▶ _WHAT THE EXERCISE ASKS_
Transcribe each line below word for word.

★ ★ ★ ★ ★

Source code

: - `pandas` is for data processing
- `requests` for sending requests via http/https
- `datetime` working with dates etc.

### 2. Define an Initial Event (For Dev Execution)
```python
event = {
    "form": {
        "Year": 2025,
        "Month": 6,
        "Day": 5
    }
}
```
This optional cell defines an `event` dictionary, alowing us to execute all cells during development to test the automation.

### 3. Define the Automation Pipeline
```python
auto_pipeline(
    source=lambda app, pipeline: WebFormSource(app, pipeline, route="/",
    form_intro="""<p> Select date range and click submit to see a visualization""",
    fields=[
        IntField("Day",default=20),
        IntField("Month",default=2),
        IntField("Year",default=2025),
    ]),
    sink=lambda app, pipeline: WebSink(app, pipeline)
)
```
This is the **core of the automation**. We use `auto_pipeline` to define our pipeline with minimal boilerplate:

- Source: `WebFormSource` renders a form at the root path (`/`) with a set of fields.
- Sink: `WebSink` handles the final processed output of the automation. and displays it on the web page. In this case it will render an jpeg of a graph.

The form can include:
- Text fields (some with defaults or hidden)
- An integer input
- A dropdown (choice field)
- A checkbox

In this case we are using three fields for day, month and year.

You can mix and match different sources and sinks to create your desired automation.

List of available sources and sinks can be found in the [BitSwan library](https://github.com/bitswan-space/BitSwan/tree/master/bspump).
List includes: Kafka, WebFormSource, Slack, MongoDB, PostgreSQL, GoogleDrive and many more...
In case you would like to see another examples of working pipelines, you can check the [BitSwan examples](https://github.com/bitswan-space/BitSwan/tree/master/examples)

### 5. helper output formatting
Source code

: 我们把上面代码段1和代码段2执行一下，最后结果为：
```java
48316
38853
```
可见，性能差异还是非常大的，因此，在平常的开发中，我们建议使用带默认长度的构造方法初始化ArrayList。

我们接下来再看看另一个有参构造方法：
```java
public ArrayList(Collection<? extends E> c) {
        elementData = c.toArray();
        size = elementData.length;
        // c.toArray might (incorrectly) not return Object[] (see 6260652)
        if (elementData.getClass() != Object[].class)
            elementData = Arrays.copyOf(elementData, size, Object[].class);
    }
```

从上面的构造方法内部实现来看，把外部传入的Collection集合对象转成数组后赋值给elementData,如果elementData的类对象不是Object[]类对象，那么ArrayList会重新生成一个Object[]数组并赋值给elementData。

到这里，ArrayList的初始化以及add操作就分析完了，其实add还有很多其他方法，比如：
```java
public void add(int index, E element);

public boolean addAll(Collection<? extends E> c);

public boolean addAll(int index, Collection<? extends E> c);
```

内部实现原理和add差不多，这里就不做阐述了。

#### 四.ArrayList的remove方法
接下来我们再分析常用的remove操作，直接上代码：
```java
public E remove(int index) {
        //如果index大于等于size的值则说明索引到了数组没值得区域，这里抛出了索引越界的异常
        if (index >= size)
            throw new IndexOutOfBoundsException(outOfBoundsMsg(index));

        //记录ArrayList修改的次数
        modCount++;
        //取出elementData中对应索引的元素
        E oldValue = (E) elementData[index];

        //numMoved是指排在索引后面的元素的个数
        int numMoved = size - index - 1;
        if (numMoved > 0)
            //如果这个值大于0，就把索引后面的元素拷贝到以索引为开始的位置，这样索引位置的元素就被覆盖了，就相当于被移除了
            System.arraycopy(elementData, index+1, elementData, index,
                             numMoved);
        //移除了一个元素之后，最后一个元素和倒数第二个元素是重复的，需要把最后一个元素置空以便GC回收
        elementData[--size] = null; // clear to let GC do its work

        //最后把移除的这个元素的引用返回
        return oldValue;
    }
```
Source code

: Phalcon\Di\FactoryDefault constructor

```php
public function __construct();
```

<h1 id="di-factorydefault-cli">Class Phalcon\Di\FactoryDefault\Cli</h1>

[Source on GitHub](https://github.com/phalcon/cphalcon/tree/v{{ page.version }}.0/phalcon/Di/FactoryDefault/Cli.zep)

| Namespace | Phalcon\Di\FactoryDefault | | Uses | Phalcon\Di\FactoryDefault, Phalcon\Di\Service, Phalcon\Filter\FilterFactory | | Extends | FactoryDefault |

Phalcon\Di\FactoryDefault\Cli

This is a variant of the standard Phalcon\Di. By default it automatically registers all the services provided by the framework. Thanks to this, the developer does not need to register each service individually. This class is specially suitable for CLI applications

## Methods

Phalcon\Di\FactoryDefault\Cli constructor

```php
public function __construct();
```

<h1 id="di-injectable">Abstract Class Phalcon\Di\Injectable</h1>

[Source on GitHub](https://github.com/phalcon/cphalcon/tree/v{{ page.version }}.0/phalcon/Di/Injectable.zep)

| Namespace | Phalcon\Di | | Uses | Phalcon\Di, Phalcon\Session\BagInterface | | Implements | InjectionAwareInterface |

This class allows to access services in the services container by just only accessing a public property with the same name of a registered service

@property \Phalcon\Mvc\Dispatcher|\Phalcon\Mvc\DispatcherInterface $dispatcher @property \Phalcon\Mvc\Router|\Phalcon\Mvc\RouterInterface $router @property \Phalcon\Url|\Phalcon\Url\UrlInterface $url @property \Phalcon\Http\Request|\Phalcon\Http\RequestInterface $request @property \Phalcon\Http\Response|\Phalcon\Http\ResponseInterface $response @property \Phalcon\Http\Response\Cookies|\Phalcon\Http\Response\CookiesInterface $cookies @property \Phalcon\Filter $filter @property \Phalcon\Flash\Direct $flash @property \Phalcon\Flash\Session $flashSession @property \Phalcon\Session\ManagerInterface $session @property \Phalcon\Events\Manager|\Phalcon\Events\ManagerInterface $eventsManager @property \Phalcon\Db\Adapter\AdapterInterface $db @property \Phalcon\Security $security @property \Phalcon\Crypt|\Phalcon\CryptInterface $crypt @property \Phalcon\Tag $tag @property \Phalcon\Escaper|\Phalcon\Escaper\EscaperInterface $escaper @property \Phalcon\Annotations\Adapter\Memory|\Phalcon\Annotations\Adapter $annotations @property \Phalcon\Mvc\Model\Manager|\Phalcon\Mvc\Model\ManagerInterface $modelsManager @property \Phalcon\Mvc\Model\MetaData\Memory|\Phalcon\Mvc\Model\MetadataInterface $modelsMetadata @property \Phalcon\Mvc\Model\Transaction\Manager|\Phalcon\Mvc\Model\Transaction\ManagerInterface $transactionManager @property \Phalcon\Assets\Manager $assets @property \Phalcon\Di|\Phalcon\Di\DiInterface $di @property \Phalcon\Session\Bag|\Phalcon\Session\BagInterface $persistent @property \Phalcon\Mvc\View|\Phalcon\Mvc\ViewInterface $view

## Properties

★ ★ ★ ★ ★

▶ _TASK ANSWER_
Source code

: - `pandas` is for data processing
- `requests` for sending requests via http/https
- `datetime` working with dates etc.

### 2. Define an Initial Event (For Dev Execution)
```python
event = {
    "form": {
        "Year": 2025,
        "Month": 6,
        "Day": 5
    }
}
```
This optional cell defines an `event` dictionary, alowing us to execute all cells during development to test the automation.

### 3. Define the Automation Pipeline
```python
auto_pipeline(
    source=lambda app, pipeline: WebFormSource(app, pipeline, route="/",
    form_intro="""<p> Select date range and click submit to see a visualization""",
    fields=[
        IntField("Day",default=20),
        IntField("Month",default=2),
        IntField("Year",default=2025),
    ]),
    sink=lambda app, pipeline: WebSink(app, pipeline)
)
```
This is the **core of the automation**. We use `auto_pipeline` to define our pipeline with minimal boilerplate:

- Source: `WebFormSource` renders a form at the root path (`/`) with a set of fields.
- Sink: `WebSink` handles the final processed output of the automation. and displays it on the web page. In this case it will render an jpeg of a graph.

The form can include:
- Text fields (some with defaults or hidden)
- An integer input
- A dropdown (choice field)
- A checkbox

In this case we are using three fields for day, month and year.

You can mix and match different sources and sinks to create your desired automation.

List of available sources and sinks can be found in the [BitSwan library](https://github.com/bitswan-space/BitSwan/tree/master/bspump).
List includes: Kafka, WebFormSource, Slack, MongoDB, PostgreSQL, GoogleDrive and many more...
In case you would like to see another examples of working pipelines, you can check the [BitSwan examples](https://github.com/bitswan-space/BitSwan/tree/master/examples)

### 5. helper output formatting
Source code

: 我们把上面代码段1和代码段2执行一下，最后结果为：
```java
48316
38853
```
可见，性能差异还是非常大的，因此，在平常的开发中，我们建议使用带默认长度的构造方法初始化ArrayList。

我们接下来再看看另一个有参构造方法：
```java
public ArrayList(Collection<? extends E> c) {
        elementData = c.toArray();
        size = elementData.length;
        // c.toArray might (incorrectly) not return Object[] (see 6260652)
        if (elementData.getClass() != Object[].class)
            elementData = Arrays.copyOf(elementData, size, Object[].class);
    }
```

从上面的构造方法内部实现来看，把外部传入的Collection集合对象转成数组后赋值给elementData,如果elementData的类对象不是Object[]类对象，那么ArrayList会重新生成一个Object[]数组并赋值给elementData。

到这里，ArrayList的初始化以及add操作就分析完了，其实add还有很多其他方法，比如：
```java
public void add(int index, E element);

public boolean addAll(Collection<? extends E> c);

public boolean addAll(int index, Collection<? extends E> c);
```

内部实现原理和add差不多，这里就不做阐述了。

#### 四.ArrayList的remove方法
接下来我们再分析常用的remove操作，直接上代码：
```java
public E remove(int index) {
        //如果index大于等于size的值则说明索引到了数组没值得区域，这里抛出了索引越界的异常
        if (index >= size)
            throw new IndexOutOfBoundsException(outOfBoundsMsg(index));

        //记录ArrayList修改的次数
        modCount++;
        //取出elementData中对应索引的元素
        E oldValue = (E) elementData[index];

        //numMoved是指排在索引后面的元素的个数
        int numMoved = size - index - 1;
        if (numMoved > 0)
            //如果这个值大于0，就把索引后面的元素拷贝到以索引为开始的位置，这样索引位置的元素就被覆盖了，就相当于被移除了
            System.arraycopy(elementData, index+1, elementData, index,
                             numMoved);
        //移除了一个元素之后，最后一个元素和倒数第二个元素是重复的，需要把最后一个元素置空以便GC回收
        elementData[--size] = null; // clear to let GC do its work

        //最后把移除的这个元素的引用返回
        return oldValue;
    }
```
Source code

: Phalcon\Di\FactoryDefault constructor

```php
public function __construct();
```

<h1 id="di-factorydefault-cli">Class Phalcon\Di\FactoryDefault\Cli</h1>

[Source on GitHub](https://github.com/phalcon/cphalcon/tree/v{{ page.version }}.0/phalcon/Di/FactoryDefault/Cli.zep)

| Namespace | Phalcon\Di\FactoryDefault | | Uses | Phalcon\Di\FactoryDefault, Phalcon\Di\Service, Phalcon\Filter\FilterFactory | | Extends | FactoryDefault |

Phalcon\Di\FactoryDefault\Cli

This is a variant of the standard Phalcon\Di. By default it automatically registers all the services provided by the framework. Thanks to this, the developer does not need to register each service individually. This class is specially suitable for CLI applications

## Methods

Phalcon\Di\FactoryDefault\Cli constructor

```php
public function __construct();
```

<h1 id="di-injectable">Abstract Class Phalcon\Di\Injectable</h1>

[Source on GitHub](https://github.com/phalcon/cphalcon/tree/v{{ page.version }}.0/phalcon/Di/Injectable.zep)

| Namespace | Phalcon\Di | | Uses | Phalcon\Di, Phalcon\Session\BagInterface | | Implements | InjectionAwareInterface |

This class allows to access services in the services container by just only accessing a public property with the same name of a registered service

@property \Phalcon\Mvc\Dispatcher|\Phalcon\Mvc\DispatcherInterface $dispatcher @property \Phalcon\Mvc\Router|\Phalcon\Mvc\RouterInterface $router @property \Phalcon\Url|\Phalcon\Url\UrlInterface $url @property \Phalcon\Http\Request|\Phalcon\Http\RequestInterface $request @property \Phalcon\Http\Response|\Phalcon\Http\ResponseInterface $response @property \Phalcon\Http\Response\Cookies|\Phalcon\Http\Response\CookiesInterface $cookies @property \Phalcon\Filter $filter @property \Phalcon\Flash\Direct $flash @property \Phalcon\Flash\Session $flashSession @property \Phalcon\Session\ManagerInterface $session @property \Phalcon\Events\Manager|\Phalcon\Events\ManagerInterface $eventsManager @property \Phalcon\Db\Adapter\AdapterInterface $db @property \Phalcon\Security $security @property \Phalcon\Crypt|\Phalcon\CryptInterface $crypt @property \Phalcon\Tag $tag @property \Phalcon\Escaper|\Phalcon\Escaper\EscaperInterface $escaper @property \Phalcon\Annotations\Adapter\Memory|\Phalcon\Annotations\Adapter $annotations @property \Phalcon\Mvc\Model\Manager|\Phalcon\Mvc\Model\ManagerInterface $modelsManager @property \Phalcon\Mvc\Model\MetaData\Memory|\Phalcon\Mvc\Model\MetadataInterface $modelsMetadata @property \Phalcon\Mvc\Model\Transaction\Manager|\Phalcon\Mvc\Model\Transaction\ManagerInterface $transactionManager @property \Phalcon\Assets\Manager $assets @property \Phalcon\Di|\Phalcon\Di\DiInterface $di @property \Phalcon\Session\Bag|\Phalcon\Session\BagInterface $persistent @property \Phalcon\Mvc\View|\Phalcon\Mvc\ViewInterface $view

## Properties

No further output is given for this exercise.